Quando a noite estrelada cobre o oceano, os peixes sob as águas dirigem seus olhos para cima, e com curiosidade inspecionam o espelho d’água, que é o único céu que conhecem , como limite transparente de seu mundo. A percepção dos peixes é atraída pelo tremeluzir de pontos luminosos que parecem sobrevoar a superfície . Os peixes não sabem o que são as estrelas. Se não sabem o que elas são, muito menos saberão o que são seus reflexos. Como diz Bergson, toda percepção é interessada, não importa se a dos homens ou a dos peixes. Ao verem aqueles pontos piscando, aparentemente ao alcance da ação que podem empreender de forma útil e pragmática, os peixes imaginam que cada ponto luminoso é um vaga-lume ao alcance de suas bocas. Então, eles partem para se apropriarem daquilo que seus olhos vêem: saltam e abocanham o vazio; retornam e saltam de novo, mas nada pegam.
Os peixes não são movidos por uma ilusão. Somente se eles soubessem o que são as estrelas, e confundissem os reflexos delas com elas próprias, somente nesse caso se poderia dizer que eles são movidos por uma ilusão, tal como diria Platão.
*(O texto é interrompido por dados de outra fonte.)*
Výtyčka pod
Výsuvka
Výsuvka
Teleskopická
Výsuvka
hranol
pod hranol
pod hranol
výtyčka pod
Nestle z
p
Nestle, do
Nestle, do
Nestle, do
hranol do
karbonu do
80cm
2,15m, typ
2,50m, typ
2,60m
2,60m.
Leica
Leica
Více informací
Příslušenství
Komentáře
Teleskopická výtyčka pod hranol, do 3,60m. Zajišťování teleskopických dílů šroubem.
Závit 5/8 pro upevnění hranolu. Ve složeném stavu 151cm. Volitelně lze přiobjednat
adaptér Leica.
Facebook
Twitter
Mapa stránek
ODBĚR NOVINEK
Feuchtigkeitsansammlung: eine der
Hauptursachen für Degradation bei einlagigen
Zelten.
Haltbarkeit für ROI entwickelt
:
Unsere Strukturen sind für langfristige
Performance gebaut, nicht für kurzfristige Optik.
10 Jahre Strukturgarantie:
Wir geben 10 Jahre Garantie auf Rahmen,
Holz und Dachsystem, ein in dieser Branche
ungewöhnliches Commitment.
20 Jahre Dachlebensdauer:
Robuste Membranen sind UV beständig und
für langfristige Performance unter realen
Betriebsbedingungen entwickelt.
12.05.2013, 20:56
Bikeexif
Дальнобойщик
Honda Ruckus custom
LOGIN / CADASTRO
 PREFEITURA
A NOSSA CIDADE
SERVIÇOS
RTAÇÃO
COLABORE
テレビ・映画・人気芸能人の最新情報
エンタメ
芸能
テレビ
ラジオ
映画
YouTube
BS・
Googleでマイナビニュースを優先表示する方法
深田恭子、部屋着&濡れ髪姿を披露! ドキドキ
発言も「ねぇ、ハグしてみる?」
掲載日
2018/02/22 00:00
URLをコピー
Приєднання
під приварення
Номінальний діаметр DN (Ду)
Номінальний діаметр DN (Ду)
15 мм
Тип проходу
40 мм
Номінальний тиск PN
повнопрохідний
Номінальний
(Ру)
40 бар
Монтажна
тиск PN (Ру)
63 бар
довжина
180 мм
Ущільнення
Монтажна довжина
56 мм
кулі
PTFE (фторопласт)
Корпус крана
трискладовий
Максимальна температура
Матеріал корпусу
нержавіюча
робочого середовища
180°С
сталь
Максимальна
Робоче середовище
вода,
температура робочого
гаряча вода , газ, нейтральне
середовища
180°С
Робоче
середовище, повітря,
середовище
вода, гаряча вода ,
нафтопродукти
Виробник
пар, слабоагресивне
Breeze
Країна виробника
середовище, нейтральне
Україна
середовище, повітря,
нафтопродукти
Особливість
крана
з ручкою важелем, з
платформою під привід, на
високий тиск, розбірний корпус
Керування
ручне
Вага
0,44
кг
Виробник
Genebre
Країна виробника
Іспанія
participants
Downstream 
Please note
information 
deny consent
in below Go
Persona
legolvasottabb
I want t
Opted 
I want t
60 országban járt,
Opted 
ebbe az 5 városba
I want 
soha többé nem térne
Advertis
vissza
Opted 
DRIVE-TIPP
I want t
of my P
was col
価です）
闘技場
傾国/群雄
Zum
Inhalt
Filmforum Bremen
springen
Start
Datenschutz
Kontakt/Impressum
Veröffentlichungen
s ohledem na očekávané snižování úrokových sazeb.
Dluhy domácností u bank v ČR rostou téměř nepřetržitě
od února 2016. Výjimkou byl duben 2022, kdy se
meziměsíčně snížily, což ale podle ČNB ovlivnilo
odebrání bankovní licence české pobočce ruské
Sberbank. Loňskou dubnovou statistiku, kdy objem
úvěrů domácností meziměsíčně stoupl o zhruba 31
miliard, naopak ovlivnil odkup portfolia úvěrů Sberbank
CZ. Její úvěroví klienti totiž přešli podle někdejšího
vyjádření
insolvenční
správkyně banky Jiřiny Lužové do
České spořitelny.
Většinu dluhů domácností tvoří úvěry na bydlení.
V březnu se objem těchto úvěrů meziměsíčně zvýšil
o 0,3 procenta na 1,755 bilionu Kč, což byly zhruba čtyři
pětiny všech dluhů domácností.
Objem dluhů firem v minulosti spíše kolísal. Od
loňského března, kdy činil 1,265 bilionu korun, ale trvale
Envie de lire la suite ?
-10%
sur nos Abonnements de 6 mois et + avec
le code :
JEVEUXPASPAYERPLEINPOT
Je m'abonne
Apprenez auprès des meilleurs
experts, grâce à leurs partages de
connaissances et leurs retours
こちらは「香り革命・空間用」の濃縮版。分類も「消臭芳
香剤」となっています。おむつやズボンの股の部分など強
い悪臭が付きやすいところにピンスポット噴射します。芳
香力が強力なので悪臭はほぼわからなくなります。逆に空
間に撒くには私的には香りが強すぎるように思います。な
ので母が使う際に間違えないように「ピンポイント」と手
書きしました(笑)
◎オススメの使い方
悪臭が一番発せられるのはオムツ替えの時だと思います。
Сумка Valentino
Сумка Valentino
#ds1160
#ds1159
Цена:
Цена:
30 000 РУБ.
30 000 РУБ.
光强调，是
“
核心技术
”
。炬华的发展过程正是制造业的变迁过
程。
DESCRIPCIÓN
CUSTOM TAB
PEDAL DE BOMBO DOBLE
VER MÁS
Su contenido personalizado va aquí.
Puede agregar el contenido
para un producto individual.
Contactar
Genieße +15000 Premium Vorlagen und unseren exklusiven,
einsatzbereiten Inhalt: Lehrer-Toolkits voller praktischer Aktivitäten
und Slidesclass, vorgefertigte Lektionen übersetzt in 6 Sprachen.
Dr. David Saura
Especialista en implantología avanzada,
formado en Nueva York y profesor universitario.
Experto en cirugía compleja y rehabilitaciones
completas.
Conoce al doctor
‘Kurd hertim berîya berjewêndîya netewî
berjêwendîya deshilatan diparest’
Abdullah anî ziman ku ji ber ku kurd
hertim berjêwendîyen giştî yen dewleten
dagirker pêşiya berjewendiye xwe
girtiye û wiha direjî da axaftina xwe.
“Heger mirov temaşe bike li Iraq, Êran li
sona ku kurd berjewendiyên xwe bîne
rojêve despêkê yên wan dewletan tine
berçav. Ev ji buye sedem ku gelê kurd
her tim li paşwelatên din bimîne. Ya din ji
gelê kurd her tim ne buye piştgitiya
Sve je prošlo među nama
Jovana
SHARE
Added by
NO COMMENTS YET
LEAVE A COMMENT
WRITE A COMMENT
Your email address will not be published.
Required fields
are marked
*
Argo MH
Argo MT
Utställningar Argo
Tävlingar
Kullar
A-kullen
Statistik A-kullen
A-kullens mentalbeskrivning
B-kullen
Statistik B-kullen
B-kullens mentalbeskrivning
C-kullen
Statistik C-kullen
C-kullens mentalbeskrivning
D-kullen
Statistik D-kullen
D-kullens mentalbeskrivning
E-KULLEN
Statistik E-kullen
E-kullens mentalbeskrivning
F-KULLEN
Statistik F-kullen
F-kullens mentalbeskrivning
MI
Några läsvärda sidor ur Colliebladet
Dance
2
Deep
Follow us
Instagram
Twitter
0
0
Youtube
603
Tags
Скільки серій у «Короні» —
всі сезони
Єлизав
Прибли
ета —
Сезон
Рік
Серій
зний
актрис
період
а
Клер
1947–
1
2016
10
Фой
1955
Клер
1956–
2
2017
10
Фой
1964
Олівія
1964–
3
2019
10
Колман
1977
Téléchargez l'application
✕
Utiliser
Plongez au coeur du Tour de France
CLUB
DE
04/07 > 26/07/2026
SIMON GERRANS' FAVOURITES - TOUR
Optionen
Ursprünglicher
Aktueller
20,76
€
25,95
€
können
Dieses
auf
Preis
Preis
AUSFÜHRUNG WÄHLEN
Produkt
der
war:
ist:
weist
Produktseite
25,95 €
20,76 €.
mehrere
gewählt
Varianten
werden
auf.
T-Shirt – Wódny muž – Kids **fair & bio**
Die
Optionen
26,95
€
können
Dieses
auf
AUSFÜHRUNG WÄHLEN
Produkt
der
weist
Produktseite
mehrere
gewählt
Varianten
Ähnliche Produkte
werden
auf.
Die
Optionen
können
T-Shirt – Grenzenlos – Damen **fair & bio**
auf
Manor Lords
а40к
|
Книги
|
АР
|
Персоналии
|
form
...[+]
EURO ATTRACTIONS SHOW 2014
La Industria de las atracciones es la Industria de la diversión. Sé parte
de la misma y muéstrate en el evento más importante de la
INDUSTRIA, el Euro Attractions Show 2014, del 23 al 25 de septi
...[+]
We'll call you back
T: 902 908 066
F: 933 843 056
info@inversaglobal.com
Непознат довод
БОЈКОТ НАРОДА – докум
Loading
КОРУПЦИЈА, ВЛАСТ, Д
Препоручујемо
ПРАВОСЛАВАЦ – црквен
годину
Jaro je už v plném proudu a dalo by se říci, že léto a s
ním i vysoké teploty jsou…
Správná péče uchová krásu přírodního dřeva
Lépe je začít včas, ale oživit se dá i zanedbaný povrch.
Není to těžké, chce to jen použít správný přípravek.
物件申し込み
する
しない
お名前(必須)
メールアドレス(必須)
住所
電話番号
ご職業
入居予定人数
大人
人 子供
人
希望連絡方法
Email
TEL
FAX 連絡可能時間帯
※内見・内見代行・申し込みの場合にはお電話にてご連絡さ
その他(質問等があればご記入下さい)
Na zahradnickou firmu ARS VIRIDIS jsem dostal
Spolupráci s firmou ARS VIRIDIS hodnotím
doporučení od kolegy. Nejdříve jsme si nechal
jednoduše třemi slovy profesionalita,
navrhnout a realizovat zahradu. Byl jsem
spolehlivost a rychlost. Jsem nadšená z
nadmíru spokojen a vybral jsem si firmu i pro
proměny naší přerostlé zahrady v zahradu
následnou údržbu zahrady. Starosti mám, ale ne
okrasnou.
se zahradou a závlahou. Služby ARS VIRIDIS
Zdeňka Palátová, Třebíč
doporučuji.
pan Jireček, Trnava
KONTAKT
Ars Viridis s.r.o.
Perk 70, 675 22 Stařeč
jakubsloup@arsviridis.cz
Mas eles não sabem ou conhecem o que são as estrelas, tal como também parece não as conhecer Platão...
Os peixes conhecem muito bem o que são vaga-lumes, pois já os comeram em inúmeras situações quando de fato eram eles que estavam voando sobre as águas, e tal alimentar-se não foi uma ilusão: dele nasceu um conhecimento e, deste, uma ação.E desta ação também emergiu uma consciência que lhes possibilita uma recognição.O que move os peixes é o conhecimento dos vaga-lumes, que é inseparável da memória dos mesmos, e que vincula a percepção à recognição.Mesmo sem proferirem palavra, os peixes emitem opinião, como todo homem cuja percepção é governada pela recognição.Não é a ignorância que os move, pois ignorância é privação, e toda privação precisa ser explicada, embora ela mesma não explique nada de real. Ela é uma ausência, e nada que é ausência pode mover um corpo.
O que move os peixes é a presença de um conhecimento que eles têm dos vaga-lumes, e não a ignorância de conhecimento do que são as estrelas. Na verdade, o que os move é um conhecimento que não alcançou todas as realidades que ele poderia alcançar. Os peixes são movidos por um conhecimento que é um grau baixo de conhecimento, mas que é ainda conhecimento, assim como um grau menos intenso de amarelo é ainda amarelo, embora possam existir outros graus mais intensos do amarelo, nos quais o amarelo existe mais. E disso só sabe quem o experimenta, tal como o experimentou Van Gogh.
Os conhecimentos que não alcançam toda a potência que eles podem, e a isto ignoram, correm o risco de engendrarem mais danos a quem os segue do que o que comumente se chama de ignorância. É por isso que as crianças nunca fazem guerras ou se deixam tomar por dogmas ou fanatismos. A ignorância mais perigosa nunca é a de um objeto externo, seja estrela ou vaga-lume; a ignorância mais perigosa é a prática de um conhecimento que ignora a potência que o conhecimento pode. Um conhecimento assim tende a buscar poder ( potesta) , o que nada tem a ver com potência ( potentia). Quem ignora essa potência, ignora a si próprio, e se contenta em viver no grau mais baixo do que pode, pois é a medida do que conhecemos que dará contornos ao nosso modo de vida.
Somente o conhecimento pode libertar o homem de um conhecimento que não é exercido com o máximo de potência. O inimigo do conhecimento não é a ignorância em relação a objetos, mas ignorância do que pode o conhecimento. E tal ignorância não é um objeto, é tão somente um grau mais fraco que ignora que existem outros graus mais intensos.
Como diz Espinosa, é preciso, primeiro, conhecer o que é o conhecimento: quando isso acontece, percebemos que o conhecimento é uma atividade inseparável de um autoconhecimento de nossa potência de pensar e agir, enfim, de nossa potência de existir.
Todo conhecimento produz uma imagem de si próprio. Aqueles que apenas conhecem vaga-lumes, se autoconhecerão na medida desse conhecimento. Mas aqueles que também conhecem as estrelas, de alguma forma se autoconhecerão como possuindo algo também sideral e infinito, e aprenderão a ver esse infinito em todas as coisas, inclusive nos vaga-lumes.Em latim, um dos sentidos de desejo é desiderio : "seguir a estrela".